Bu belge, TBMM'nin 24 Ocak'ta aldığı kararı onaylayan Cumhurbaşkanı Erdoğan'ın imzasıyla Resmi Gazete'de yayımlandı. Ancak ABD yönetimi, bu belgenin yeterli olmadığını belirterek, ıslak imzalı aslını talep etti. Bu talep üzerine, belge uçak ile New York'a gönderildi. Belgenin ABD'ye ulaşmasının ardından, F-16 satışıyla ilgili engel kalktı.

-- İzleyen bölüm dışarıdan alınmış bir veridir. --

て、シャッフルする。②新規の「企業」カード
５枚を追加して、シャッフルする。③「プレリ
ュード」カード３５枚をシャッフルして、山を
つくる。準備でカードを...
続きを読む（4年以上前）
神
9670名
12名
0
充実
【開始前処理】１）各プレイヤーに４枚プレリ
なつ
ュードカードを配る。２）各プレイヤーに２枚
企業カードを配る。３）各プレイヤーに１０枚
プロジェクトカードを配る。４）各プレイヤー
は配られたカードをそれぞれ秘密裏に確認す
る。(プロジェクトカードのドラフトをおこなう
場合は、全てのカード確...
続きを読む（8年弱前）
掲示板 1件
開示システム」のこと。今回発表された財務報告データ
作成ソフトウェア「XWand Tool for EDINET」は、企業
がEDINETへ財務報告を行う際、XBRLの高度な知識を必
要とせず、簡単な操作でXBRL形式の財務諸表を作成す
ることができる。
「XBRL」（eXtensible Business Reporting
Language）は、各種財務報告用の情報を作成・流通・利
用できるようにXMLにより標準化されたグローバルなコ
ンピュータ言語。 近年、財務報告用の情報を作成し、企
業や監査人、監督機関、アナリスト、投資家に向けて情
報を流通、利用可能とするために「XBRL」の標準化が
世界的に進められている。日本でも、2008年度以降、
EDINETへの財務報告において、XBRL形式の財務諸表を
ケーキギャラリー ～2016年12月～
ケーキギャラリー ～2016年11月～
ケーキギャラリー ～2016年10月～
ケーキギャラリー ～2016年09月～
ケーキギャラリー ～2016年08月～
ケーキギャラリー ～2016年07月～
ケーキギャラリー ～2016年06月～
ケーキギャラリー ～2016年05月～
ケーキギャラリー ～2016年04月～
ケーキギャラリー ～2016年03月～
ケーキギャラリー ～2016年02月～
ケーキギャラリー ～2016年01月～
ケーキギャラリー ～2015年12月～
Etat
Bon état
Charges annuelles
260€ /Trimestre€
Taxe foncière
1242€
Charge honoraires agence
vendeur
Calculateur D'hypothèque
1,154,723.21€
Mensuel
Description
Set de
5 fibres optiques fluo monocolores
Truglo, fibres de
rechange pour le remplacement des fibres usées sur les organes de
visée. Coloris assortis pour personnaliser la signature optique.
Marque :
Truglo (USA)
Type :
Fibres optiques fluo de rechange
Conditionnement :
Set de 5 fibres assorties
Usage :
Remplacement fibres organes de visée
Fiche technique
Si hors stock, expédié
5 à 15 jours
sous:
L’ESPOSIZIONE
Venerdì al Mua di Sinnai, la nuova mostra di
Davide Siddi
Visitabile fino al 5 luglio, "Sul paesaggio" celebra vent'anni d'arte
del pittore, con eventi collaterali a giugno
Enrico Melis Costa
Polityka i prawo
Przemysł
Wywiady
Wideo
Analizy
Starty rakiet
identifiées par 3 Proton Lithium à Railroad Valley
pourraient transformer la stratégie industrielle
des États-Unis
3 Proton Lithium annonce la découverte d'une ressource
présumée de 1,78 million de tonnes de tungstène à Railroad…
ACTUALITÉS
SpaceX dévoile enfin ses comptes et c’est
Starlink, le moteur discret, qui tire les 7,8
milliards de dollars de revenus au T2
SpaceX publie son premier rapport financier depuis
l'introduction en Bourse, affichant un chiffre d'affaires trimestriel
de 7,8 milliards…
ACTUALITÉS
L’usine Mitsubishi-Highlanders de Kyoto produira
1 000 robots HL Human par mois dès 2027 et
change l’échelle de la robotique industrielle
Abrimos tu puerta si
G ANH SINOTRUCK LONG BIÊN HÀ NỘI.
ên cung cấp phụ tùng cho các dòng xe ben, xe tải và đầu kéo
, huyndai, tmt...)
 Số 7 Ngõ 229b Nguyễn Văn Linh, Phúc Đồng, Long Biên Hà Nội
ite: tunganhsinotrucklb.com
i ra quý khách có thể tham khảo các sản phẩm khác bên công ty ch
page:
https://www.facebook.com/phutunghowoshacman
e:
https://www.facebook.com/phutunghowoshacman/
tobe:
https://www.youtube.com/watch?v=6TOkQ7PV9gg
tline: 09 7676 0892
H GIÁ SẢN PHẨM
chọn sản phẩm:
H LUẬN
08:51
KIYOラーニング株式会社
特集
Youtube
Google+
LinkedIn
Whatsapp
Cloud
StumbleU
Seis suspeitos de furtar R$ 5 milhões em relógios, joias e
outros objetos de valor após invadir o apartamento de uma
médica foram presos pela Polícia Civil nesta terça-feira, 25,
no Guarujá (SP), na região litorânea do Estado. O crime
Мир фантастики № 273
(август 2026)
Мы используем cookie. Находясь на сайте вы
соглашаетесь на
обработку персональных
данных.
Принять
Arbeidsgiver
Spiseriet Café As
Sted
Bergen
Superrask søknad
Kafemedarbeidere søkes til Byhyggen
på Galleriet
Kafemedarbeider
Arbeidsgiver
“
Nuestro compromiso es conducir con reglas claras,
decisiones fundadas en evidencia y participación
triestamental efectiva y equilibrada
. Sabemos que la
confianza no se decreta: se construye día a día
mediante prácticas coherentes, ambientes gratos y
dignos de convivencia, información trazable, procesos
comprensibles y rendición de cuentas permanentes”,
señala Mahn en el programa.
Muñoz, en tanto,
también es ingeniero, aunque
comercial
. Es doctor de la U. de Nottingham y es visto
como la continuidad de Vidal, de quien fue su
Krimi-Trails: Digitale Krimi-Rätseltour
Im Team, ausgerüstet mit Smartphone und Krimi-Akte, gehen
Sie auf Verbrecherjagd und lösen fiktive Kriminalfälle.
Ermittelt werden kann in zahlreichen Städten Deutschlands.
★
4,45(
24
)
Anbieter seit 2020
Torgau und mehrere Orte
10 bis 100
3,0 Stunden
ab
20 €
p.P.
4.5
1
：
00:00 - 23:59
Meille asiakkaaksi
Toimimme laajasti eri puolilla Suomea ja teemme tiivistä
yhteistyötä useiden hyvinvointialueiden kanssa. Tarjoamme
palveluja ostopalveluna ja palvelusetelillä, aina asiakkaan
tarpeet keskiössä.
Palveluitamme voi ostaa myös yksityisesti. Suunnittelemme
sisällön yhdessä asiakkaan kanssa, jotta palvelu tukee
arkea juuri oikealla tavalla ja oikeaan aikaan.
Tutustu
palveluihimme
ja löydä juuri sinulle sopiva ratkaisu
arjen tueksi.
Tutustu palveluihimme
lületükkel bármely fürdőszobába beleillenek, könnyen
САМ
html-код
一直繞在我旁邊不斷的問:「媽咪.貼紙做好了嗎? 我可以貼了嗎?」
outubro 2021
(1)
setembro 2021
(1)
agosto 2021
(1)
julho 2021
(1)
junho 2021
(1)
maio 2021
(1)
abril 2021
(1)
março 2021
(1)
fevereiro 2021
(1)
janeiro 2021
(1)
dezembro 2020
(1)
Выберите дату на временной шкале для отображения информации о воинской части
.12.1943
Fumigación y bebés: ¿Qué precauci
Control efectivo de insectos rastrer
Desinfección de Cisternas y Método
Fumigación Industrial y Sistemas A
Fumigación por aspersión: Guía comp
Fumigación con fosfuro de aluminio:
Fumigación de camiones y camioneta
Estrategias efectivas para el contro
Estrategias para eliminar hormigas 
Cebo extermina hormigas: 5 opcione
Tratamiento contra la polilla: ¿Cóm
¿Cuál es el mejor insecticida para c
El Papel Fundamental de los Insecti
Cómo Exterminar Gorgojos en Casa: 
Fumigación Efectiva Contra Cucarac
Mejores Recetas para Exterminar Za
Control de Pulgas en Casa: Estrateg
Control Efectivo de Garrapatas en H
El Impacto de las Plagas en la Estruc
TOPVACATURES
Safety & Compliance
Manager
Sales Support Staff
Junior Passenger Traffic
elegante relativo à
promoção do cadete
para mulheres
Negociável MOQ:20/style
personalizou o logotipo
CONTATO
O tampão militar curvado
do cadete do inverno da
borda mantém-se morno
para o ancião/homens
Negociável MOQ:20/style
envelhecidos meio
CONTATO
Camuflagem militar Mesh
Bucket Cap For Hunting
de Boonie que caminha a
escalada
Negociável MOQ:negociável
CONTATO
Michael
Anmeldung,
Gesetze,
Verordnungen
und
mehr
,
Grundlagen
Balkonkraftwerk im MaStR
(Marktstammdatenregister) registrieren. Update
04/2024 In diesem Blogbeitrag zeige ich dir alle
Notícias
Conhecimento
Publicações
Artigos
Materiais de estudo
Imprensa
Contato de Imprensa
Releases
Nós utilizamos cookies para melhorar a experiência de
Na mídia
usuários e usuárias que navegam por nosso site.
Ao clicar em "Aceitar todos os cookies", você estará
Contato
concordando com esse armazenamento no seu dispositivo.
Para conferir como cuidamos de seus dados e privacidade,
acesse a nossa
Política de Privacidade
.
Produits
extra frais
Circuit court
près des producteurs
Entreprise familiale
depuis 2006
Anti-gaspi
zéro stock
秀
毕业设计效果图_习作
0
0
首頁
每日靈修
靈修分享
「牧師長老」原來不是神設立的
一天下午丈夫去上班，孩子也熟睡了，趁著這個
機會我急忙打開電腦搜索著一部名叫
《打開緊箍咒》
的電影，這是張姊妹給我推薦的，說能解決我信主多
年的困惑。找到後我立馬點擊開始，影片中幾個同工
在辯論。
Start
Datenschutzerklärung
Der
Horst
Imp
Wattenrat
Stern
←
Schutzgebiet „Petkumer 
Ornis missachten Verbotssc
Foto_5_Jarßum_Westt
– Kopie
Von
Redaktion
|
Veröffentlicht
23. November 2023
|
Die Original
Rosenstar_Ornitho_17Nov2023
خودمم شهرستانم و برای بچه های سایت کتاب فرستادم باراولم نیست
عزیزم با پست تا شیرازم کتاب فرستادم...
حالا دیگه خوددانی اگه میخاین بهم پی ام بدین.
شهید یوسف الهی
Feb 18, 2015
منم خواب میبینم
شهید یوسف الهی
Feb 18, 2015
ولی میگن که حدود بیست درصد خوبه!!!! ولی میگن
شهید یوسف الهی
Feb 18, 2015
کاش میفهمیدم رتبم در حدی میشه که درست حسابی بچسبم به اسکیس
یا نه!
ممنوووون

Tan, bu durumu "skandal" olarak nitelendirdi. Türkiye'nin itibarının yerlerde süründüğünü belirterek, "Daha fazla aşağılanmamız, horlanmamız mümkün olabilir mi? 'Dünyaya ayar verirken', sürekli 'ayar verilen ülke' haline düşmekten utanç duymuyor muyuz?" ifadelerini kullandı.
Tan'ın iddiası, Türkiye'nin dış politikasında yaşanan bir geriye gidişin göstergesi olarak yorumlanabilir. Türkiye, son yıllarda ABD ile ilişkilerde gerilim yaşamaya başladı. Bu gerilim, F-35 savaş uçağı programından Türkiye'nin çıkarılması ve İsveç'in NATO üyeliği konusundaki anlaşmazlıklarla daha da arttı.
Tan'ın iddiası, ABD'nin Türkiye'ye karşı güvensizliğinin bir göstergesi olarak da yorumlanabilir. ABD yönetimi, Türkiye'nin verdiği sözleri yerine getireceğinden emin olmak istiyor olabilir.
Bu iddianın doğru olup olmadığı, ABD yönetiminden gelecek açıklamalarla netleşecek. Ancak bu iddia, Türkiye'nin dış politikasında yaşanan gerilimin boyutunu bir kez daha gözler önüne seriyor.